The Minutes of Ockham Parish Council confirm that this was the general understanding at the time.

==Location filming==
The site is attractive as a film location. As high ground it has superb uninterrupted views south towards the North Downs. These views form a backdrop for film makers and have the advantage of being available close to London. These vistas of countryside helped re-create the landscape of northern France for filming of the Steven Spielberg film War Horse which took place in October 2010.

Award-winning British film director John Boorman reconstructed a wartime suburban London street on part of the disused runway as the main film set for his autobiographical 1987 film Hope and Glory.

==Future plans==
In March 2010, the then-Secretary of State for Communities and Local Government, John Denham, gave permission to Wharf Land Investments to build a large composting facility on the former airfield but so far this has not been constructed. The new plant would be capable of processing 30,000 tonnes of waste per year and take up 17 ha. A new road linking from the A3 Ockham roundabout would also be created to enable access. The Government approved the proposal after Surrey County Council did not record a decision within the required time. Local residents and nearby visitor attractions including RHS Garden, Wisley had raised concerns over the daily level of traffic that would visit the plant.

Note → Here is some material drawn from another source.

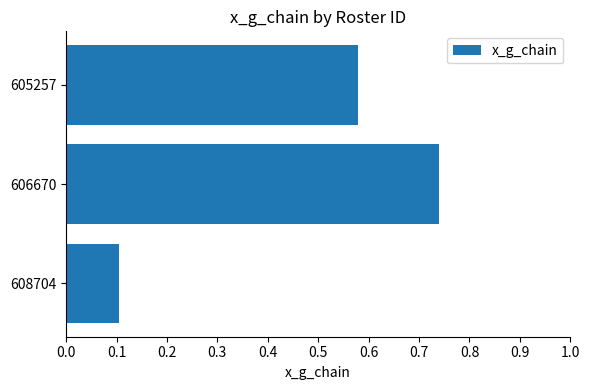

Rank the categories by value from highest to lowest.

606670, 605257, 608704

In 2014 plans were unveiled for a proposed new town on the green belt land of Wisley Airfield in which between 2,000 and 2,250 new homes would be built. The plans were rejected by Guildford Borough Council and a subsequent Appeal to the Planning Inspectorate also dismissed in June 2018.

In March 2020, Taylor Wimpey purchased the site for development and as of August 2020, community consultation events were ongoing. A Q&A document was formalised in July 2020 where the public asked questions of the developers and responses were formally recorded.

The Stratford View development, 459 new homes to be built by Taylor Wimpey, was authorised in November 2025.